Ascoltiamo il brontolio dei rumori che vengono dal profondo e pensiamo: “Mamma mia, cosa succederà se faccio saltare il coperchio di tutto questo?”. Può emergere una paura molto reale quando cominciamo a incontrare la nostra vita non vissuta. Di solito, viene in mente di aggrapparsi alla bottiglia, farsi uno spinello, o mettere una bella musica, o fare qualsiasi cosa tranne sentire la terribile sensazione di essere portati via da qualcosa di sconosciuto e di terrificante. Ma dove mai ci porterebbe? Siamo in Inghilterra, perbacco! Non siamo in un qualche sfortunato paese pieno di tiranni che ci opprimono; qui siamo in Inghilterra, la dolce Inghilterra. Per nostra fortuna, non c’è niente “là fuori” che ci aggredisca. L’unica cosa che ci possa sopraffare è la nostra natura selvaggia. E non essendo altro che la nostra energia, non c’è niente di cui aver paura. Naturalmente ci sono momenti in cui sembra che ci sia qualcosa da temere, ma ricordiamoci che il semplice fatto di aver paura non significa che ci stia per accadere qualcosa di terribile. Quante volte siamo stati gabbati dall’apparenza di queste emozioni ingannevoli?

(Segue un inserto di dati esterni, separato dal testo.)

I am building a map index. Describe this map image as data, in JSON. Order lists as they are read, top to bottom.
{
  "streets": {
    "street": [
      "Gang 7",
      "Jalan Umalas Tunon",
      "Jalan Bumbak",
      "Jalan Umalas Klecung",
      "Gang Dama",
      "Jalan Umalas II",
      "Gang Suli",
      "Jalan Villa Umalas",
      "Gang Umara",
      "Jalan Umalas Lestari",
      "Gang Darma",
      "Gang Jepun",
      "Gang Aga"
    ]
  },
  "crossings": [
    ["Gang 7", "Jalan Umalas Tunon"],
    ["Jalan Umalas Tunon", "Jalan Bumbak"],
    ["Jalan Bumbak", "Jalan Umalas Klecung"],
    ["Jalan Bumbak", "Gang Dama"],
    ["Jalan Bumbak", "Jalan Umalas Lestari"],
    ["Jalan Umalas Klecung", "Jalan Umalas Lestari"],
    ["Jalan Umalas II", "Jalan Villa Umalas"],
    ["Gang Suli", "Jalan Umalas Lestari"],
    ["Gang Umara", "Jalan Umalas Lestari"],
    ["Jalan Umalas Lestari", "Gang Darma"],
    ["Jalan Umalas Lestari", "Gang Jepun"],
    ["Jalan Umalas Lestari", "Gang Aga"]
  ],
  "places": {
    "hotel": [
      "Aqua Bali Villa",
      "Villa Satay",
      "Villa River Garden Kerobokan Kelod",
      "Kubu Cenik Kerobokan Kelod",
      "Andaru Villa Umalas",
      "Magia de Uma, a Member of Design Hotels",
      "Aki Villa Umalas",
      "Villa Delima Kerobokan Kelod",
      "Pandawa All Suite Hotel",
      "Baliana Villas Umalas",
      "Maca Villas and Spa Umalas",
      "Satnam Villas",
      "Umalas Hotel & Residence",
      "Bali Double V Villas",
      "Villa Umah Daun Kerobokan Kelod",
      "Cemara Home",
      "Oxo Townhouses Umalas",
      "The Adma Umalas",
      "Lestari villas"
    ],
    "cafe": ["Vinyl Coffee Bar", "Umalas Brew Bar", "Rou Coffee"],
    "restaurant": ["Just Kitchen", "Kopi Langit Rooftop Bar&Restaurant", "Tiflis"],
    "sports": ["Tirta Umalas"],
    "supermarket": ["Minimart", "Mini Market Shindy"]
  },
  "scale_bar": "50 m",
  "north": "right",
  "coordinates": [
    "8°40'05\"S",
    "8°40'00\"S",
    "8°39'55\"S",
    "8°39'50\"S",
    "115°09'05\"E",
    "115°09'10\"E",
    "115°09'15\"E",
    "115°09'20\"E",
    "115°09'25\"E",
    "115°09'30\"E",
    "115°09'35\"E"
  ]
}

Anziché chiederci cosa siano le emozioni, cerchiamo di domandarci: “Con quanta libertà riesco a ricevere me stesso in questo campo di esperienza?”, e poi lasciamo che le emozioni ci insegnino qualcosa della vita, della realtà. Se, facendoci questa domanda, ci imbattiamo in una sensazione di impedimento, investiamola di interesse. “Come e dove mi sento impedito? Nella pancia? In gola? C’è la sensazione che non mi permetto di sentire queste emozioni? E’ questo che crea la sensazione di essere bloccato o di non poter conoscere me stesso?”.

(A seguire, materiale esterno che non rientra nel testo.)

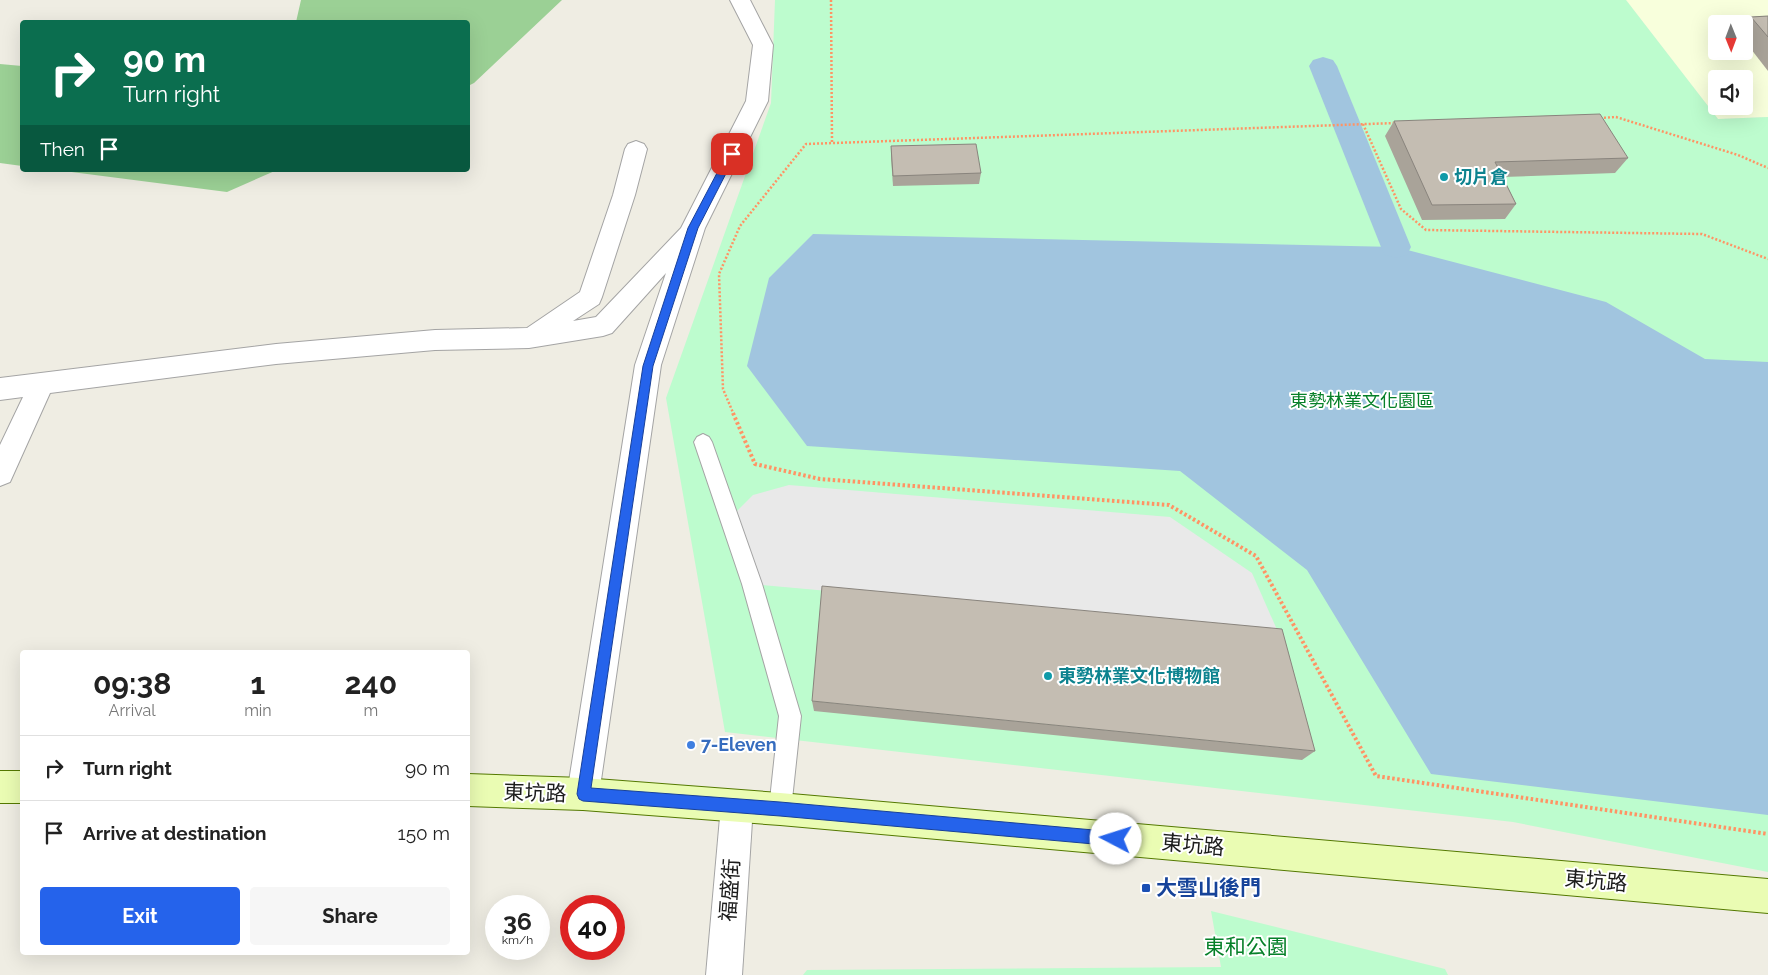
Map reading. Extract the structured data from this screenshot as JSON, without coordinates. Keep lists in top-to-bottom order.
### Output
{
  "streets": {
    "street": ["東坑路", "福盛街"]
  },
  "crossings": [
    ["東坑路", "福盛街"]
  ],
  "parks": ["東勢林業文化園區", "東和公園"],
  "places": {
    "other": ["切片倉", "東勢林業文化博物館", "7-Eleven"],
    "transit": ["大雪山後門"]
  },
  "north": "bottom",
  "page": {
    "turn": ["90 m", "Turn right"],
    "then": "Then",
    "eta": [
      "09:38",
      "Arrival",
      "1",
      "min",
      "240",
      "m"
    ],
    "list": [
      {
        "name": "Turn right",
        "value": "90 m"
      },
      {
        "name": "Arrive at destination",
        "value": "150 m"
      }
    ],
    "buttons": ["Exit", "Share"],
    "speed": "36 km/h",
    "limit": "40"
  }
}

Se siete stati educati in modo rigido e repressivo, vi hanno forse insegnato che certe sensazioni non va bene sentirle, il senso di colpa per esempio. Oppure che se avete un senso di colpa dovete seguire lo schema del chiedere perdono per potervene liberare. Se continuate a sentirvi in colpa, significa che non siete e non potete essere parte del “club”, siete esclusi, siete caduti in basso. Nella mia infanzia ho scoperto che, per quanto ci provassi, non potevo smettere di sentirmi in colpa. Di certo non volevo smettere di fare le cose divertenti che mi facevano poi sentire colpevole, e quindi cosarestava se non negare il senso di colpa? Sentirsi in colpa di vivere è così irrazionale che la mente razionale decide di ignorarlo. Grande errore! Come risultato, finiamo per sviluppare un’abitudine a negare qualsiasi cosa sentiamo, in questo caso il senso di colpa. E così facendo, neghiamo un’intera area della nostra vita, non siamo liberi di sentire non solo le emozioni dolorose, ma anche quelle positive. E’ triste.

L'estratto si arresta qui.